Re: [RFC PATCH v3 1/9] accel: rocket: Introduce per-SoC rocket_soc_data

Devicetree
 help / color / mirror / Atom feed

From: sashiko-bot@kernel.org
To: "Midgy BALON" <midgy971@gmail.com>
Cc: devicetree@vger.kernel.org, robh@kernel.org,
	dri-devel@lists.freedesktop.org, conor+dt@kernel.org
Subject: Re: [RFC PATCH v3 1/9] accel: rocket: Introduce per-SoC rocket_soc_data
Date: Thu, 04 Jun 2026 14:08:51 +0000	[thread overview]
Message-ID: <20260604140851.85DB71F0089A@smtp.kernel.org> (raw)
In-Reply-To: <20260604135255.62682-2-midgy971@gmail.com>

Thank you for your contribution! Sashiko AI review found 11 potential issue(s) to consider:

Pre-existing issues:
- [Critical] kref_put() dereferences a NULL pointer when job initialization fails early or a BO is imported.
- [High] Error path in BO creation frees an object that is already owned by the handle table.
- [High] Device is permanently left in an active power state upon unbind.
- [High] Array mismanagement during core removal prevents multi-core unbind.
- [High] Memory and DRM device leak on probe failure or deferral.
- [High] Asynchronous reset work is canceled after the DRM scheduler is destroyed.
- [High] The DRM device is registered and exposed to userspace before the NPU cores are initialized.
- [High] The global `rdev` pointer and `rdev->num_cores` are accessed and modified locklessly during probe and removal.
- [High] The shared interrupt handler accesses hardware registers without checking the PM state, and suspend executes without synchronizing IRQs.
- [High] A failure in `rocket_job_run` leaks the PM usage counter and returns an unsignaled hardware fence, hanging the DRM scheduler.
- [High] Registers are accessed during initialization before resets are deasserted.
--

commit e6cc2e46cba8fcba41d70a8b1e9422607b444db8
Author: Midgy BALON <midgy971@gmail.com>

accel: rocket: Introduce per-SoC rocket_soc_data

Add a per-SoC data structure carried in the OF match table, currently
holding only the NPU AXI address width, and use it for the per-core DMA
mask instead of a hardcoded 40-bit value.

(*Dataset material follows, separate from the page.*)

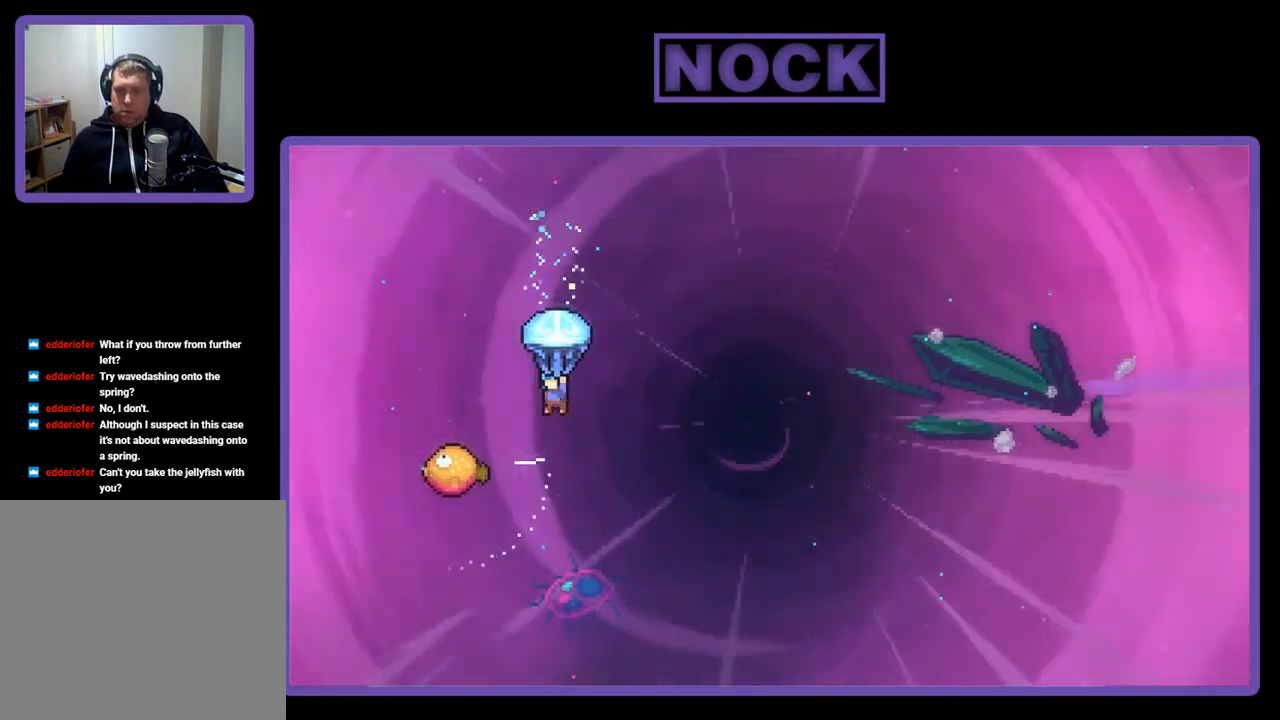
{"buttons": ["R2", "DPAD_LEFT"], "right_stick": "center", "events": [[333, "DPAD_LEFT", "down"]]}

> diff --git a/drivers/accel/rocket/rocket_core.c b/drivers/accel/rocket/rocket_core.c
> index b3b2fa9ba645a..09c445af7de73 100644
> --- a/drivers/accel/rocket/rocket_core.c
> +++ b/drivers/accel/rocket/rocket_core.c
> @@ -21,6 +22,10 @@ int rocket_core_init(struct rocket_core *core)
>  	u32 version;
>  	int err = 0;
>  
> +	core->soc_data = of_device_get_match_data(dev);
> +	if (!core->soc_data)
> +		return dev_err_probe(dev, -EINVAL, "missing SoC match data\n");
> +

[Severity: High]
This is a pre-existing issue, but I noticed that later in this function,
registers are accessed before resets are deasserted:

drivers/accel/rocket/rocket_core.c:rocket_core_init() {
	...
	core->resets[0].id = "srst_a";
	core->resets[1].id = "srst_h";
	err = devm_reset_control_bulk_get_exclusive(&pdev->dev, ARRAY_SIZE(core->resets),
						    core->resets);
	...
	version = rocket_pc_readl(core, VERSION);
	version += rocket_pc_readl(core, VERSION_NUM) & 0xffff;
	...
}

Will this cause a bus stall and trigger an asynchronous external abort if the
hardware or bootloader leaves these resets asserted?

[Severity: High]
This is a pre-existing issue, but does rocket_core_fini() leave the device
permanently powered on with its clocks running after the driver has been
detached?

drivers/accel/rocket/rocket_core.c:rocket_core_fini() {
	pm_runtime_dont_use_autosuspend(core->dev);
	pm_runtime_disable(core->dev);
	...
}

Since rocket_core_init() drops its Runtime PM reference asynchronously via
pm_runtime_put_autosuspend(dev), if the driver is unbound before the
autosuspend delay elapses, pm_runtime_disable() forcefully cancels the
pending asynchronous suspend work without first synchronously powering down
the hardware (e.g., via pm_runtime_put_sync()).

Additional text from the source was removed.